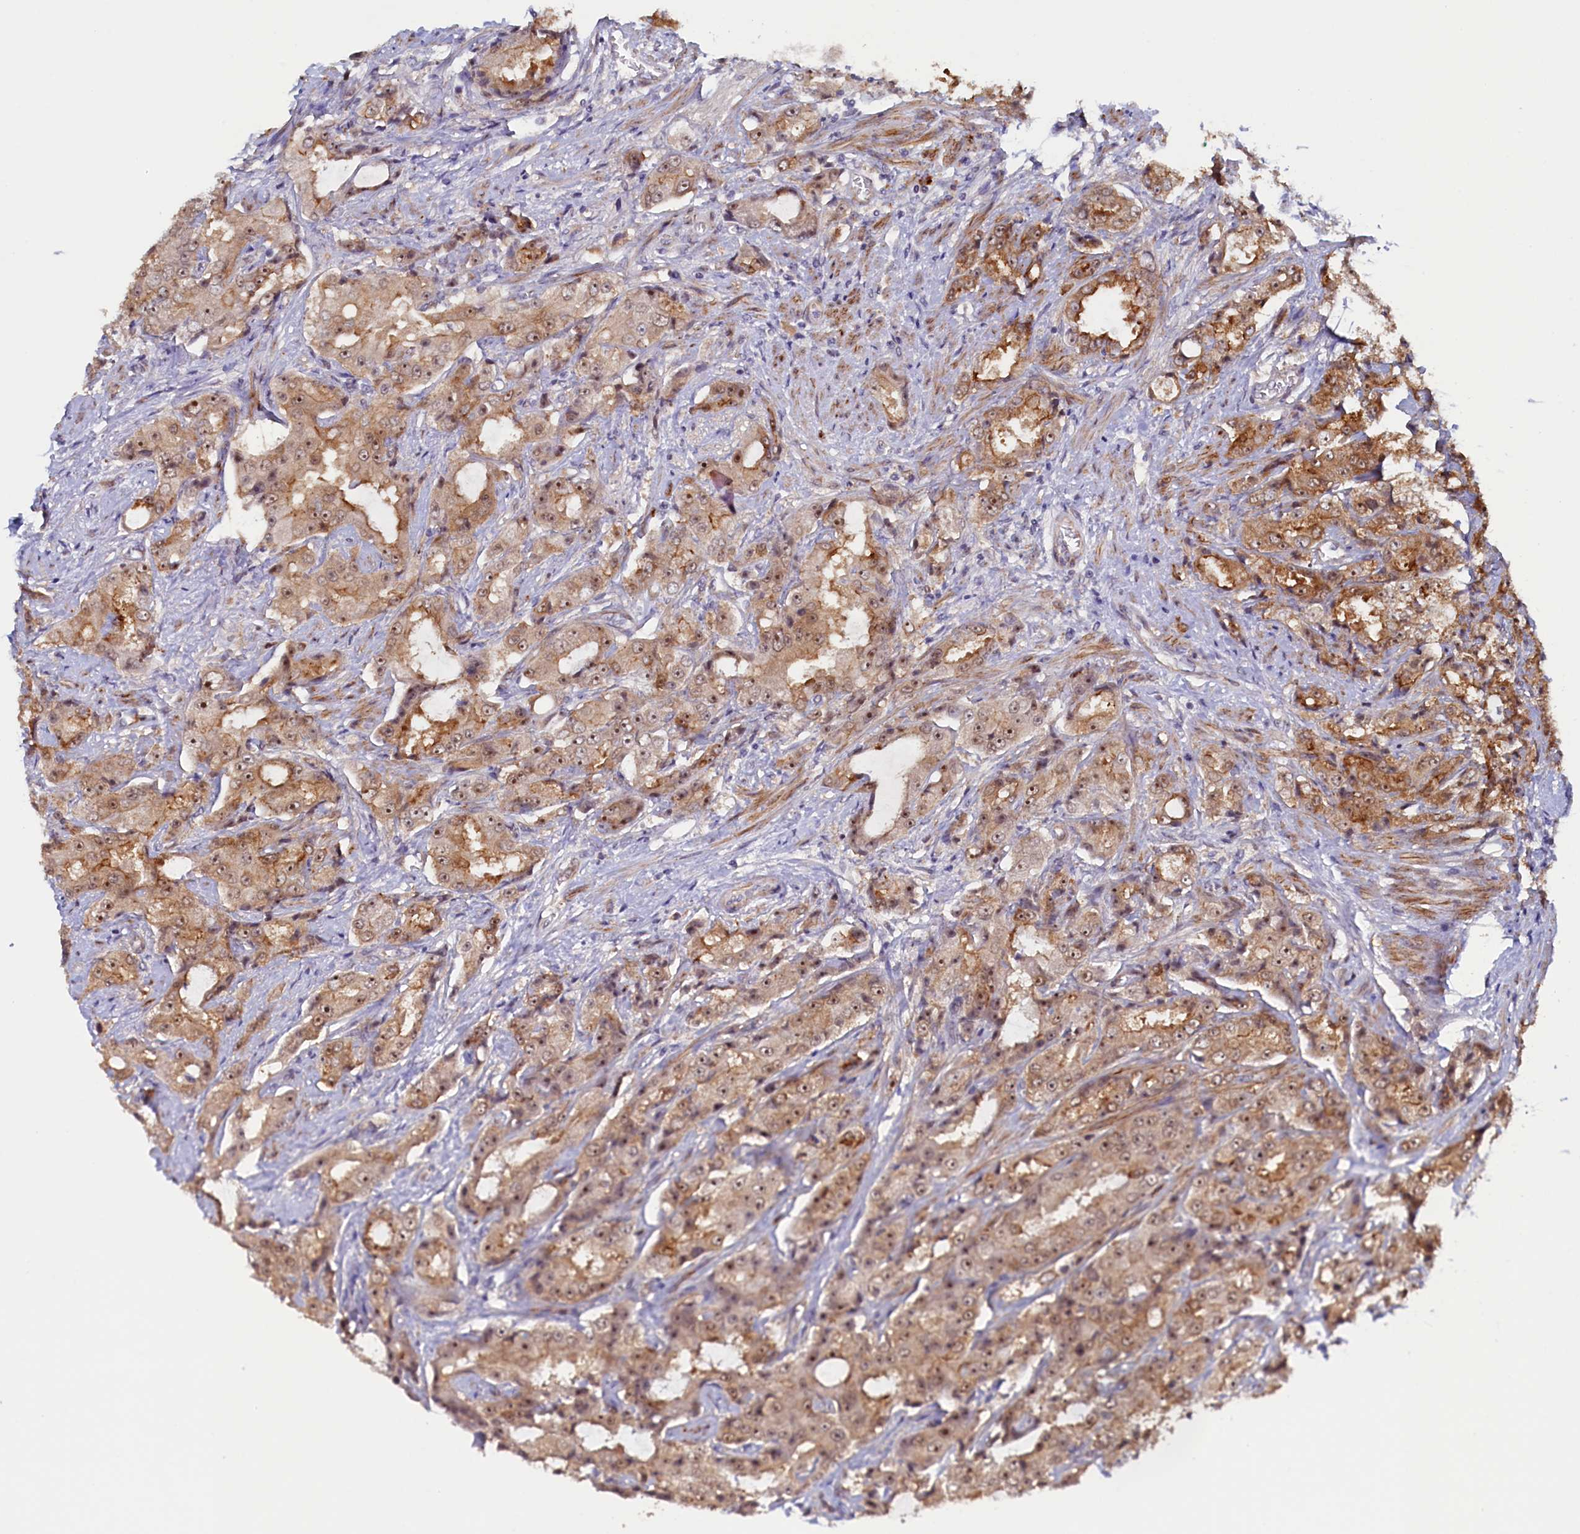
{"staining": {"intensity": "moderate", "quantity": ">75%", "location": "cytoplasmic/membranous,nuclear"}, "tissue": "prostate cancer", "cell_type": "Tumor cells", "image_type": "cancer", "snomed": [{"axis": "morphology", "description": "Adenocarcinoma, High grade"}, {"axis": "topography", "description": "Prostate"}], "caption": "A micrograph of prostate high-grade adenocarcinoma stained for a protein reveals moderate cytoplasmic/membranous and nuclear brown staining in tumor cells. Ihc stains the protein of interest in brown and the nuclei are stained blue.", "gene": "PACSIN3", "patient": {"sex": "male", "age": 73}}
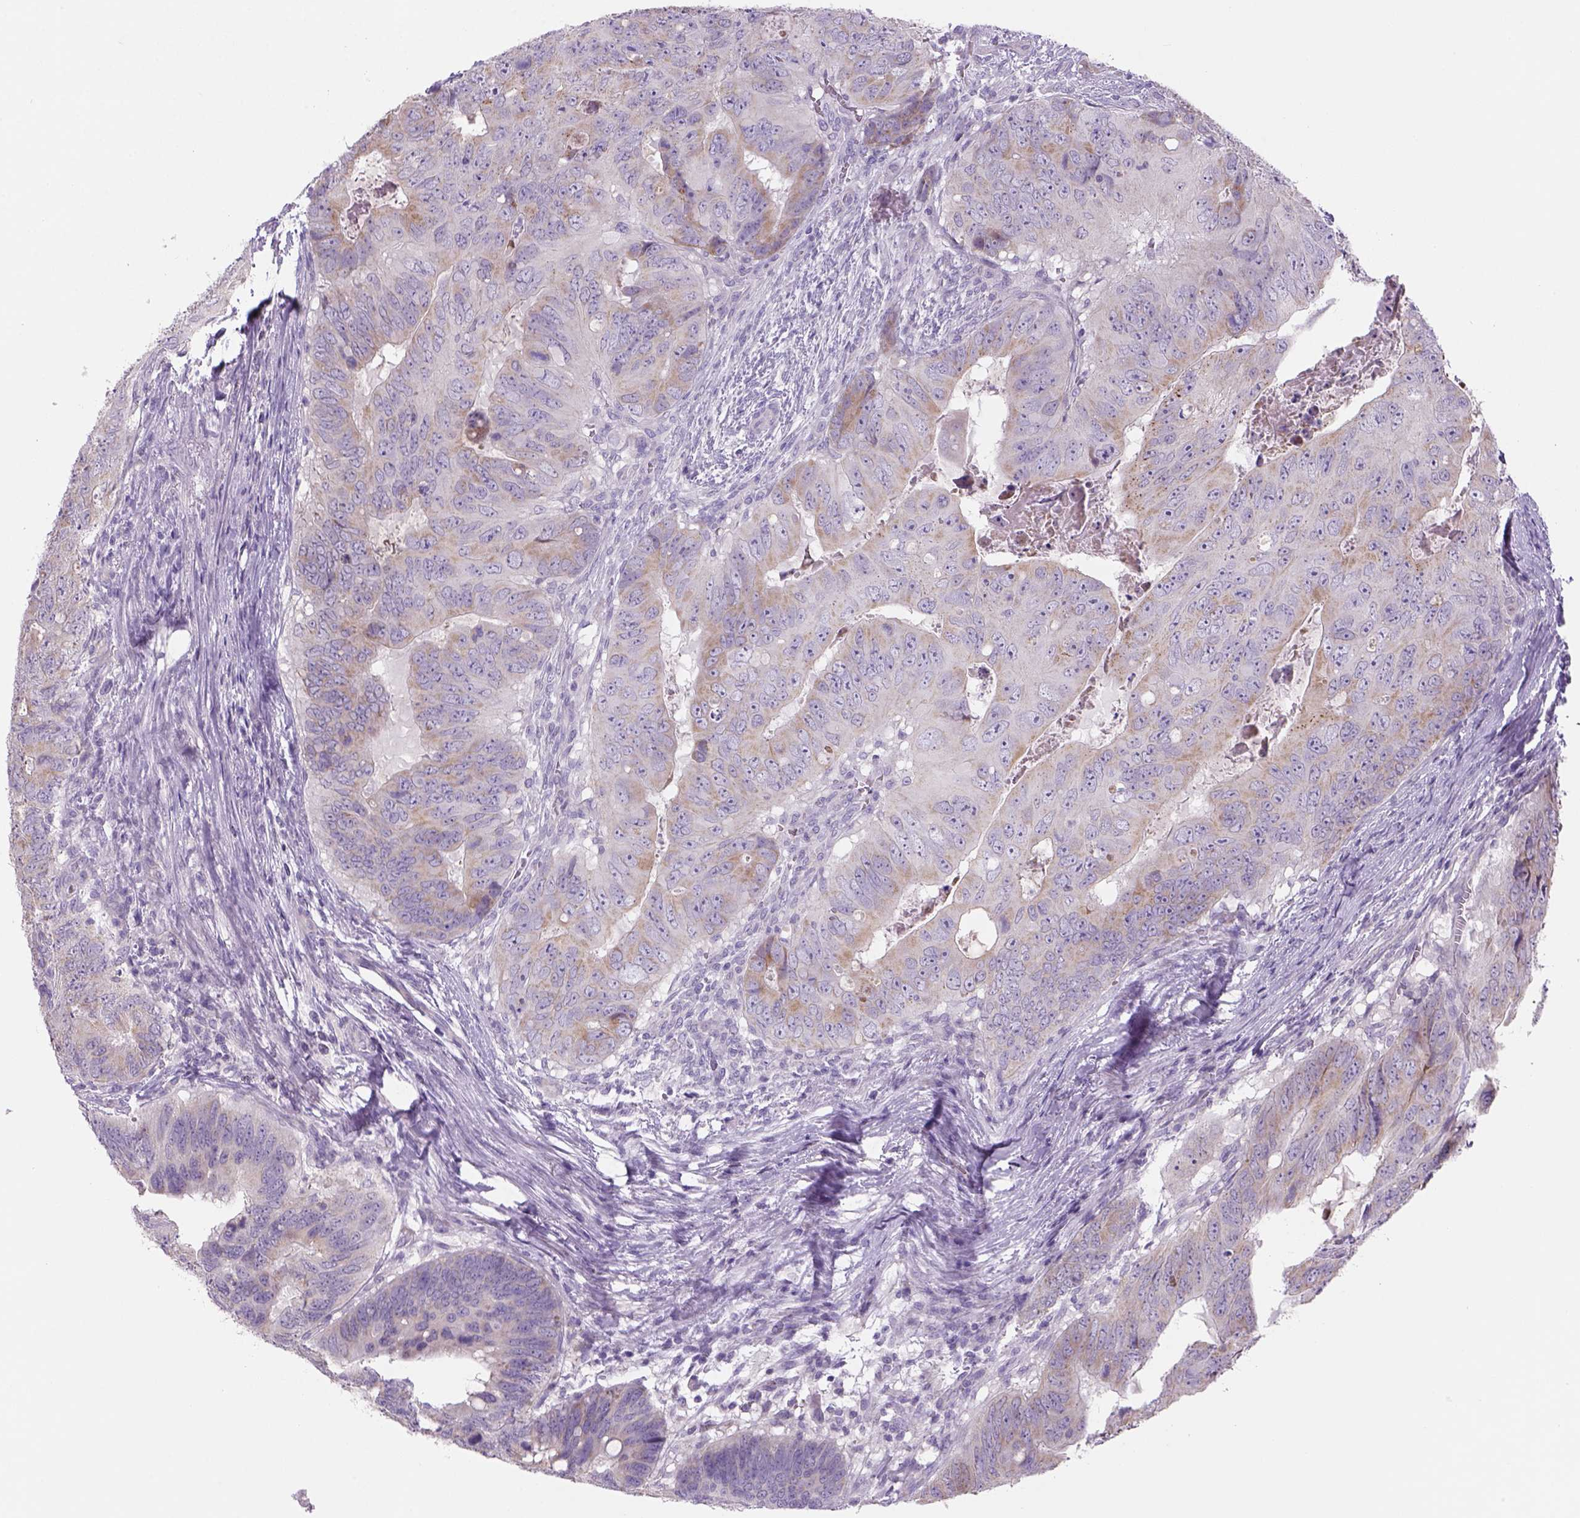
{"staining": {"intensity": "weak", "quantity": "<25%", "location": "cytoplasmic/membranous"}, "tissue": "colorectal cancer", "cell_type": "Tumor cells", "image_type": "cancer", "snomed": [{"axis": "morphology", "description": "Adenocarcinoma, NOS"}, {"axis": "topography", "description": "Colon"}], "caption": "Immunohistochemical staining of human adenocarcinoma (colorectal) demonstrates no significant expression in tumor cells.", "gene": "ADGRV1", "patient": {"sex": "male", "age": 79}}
--
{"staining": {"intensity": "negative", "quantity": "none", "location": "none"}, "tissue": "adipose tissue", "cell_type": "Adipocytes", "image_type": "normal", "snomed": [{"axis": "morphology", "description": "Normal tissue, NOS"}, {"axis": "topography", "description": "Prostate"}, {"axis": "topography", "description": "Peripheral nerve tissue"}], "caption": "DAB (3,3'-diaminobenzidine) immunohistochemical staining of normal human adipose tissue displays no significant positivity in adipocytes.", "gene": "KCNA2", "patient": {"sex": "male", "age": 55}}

**What you will do**
Where a picture appears in the records above, omit it, and transcribe exactly the stretch of lines from the one with "micrograph of prostate" through the one with "staining of human".

**Task solution**
{"staining": {"intensity": "moderate", "quantity": ">75%", "location": "cytoplasmic/membranous,nuclear"}, "tissue": "prostate cancer", "cell_type": "Tumor cells", "image_type": "cancer", "snomed": [{"axis": "morphology", "description": "Adenocarcinoma, High grade"}, {"axis": "topography", "description": "Prostate"}], "caption": "A micrograph of prostate high-grade adenocarcinoma stained for a protein reveals moderate cytoplasmic/membranous and nuclear brown staining in tumor cells. Ihc stains the protein of interest in brown and the nuclei are stained blue.", "gene": "PACSIN3", "patient": {"sex": "male", "age": 73}}
{"staining": {"intensity": "weak", "quantity": "<25%", "location": "cytoplasmic/membranous"}, "tissue": "colorectal cancer", "cell_type": "Tumor cells", "image_type": "cancer", "snomed": [{"axis": "morphology", "description": "Adenocarcinoma, NOS"}, {"axis": "topography", "description": "Colon"}], "caption": "Immunohistochemical staining of human adenocarcinoma (colorectal) demonstrates no significant expression in tumor cells.", "gene": "ADGRV1", "patient": {"sex": "male", "age": 79}}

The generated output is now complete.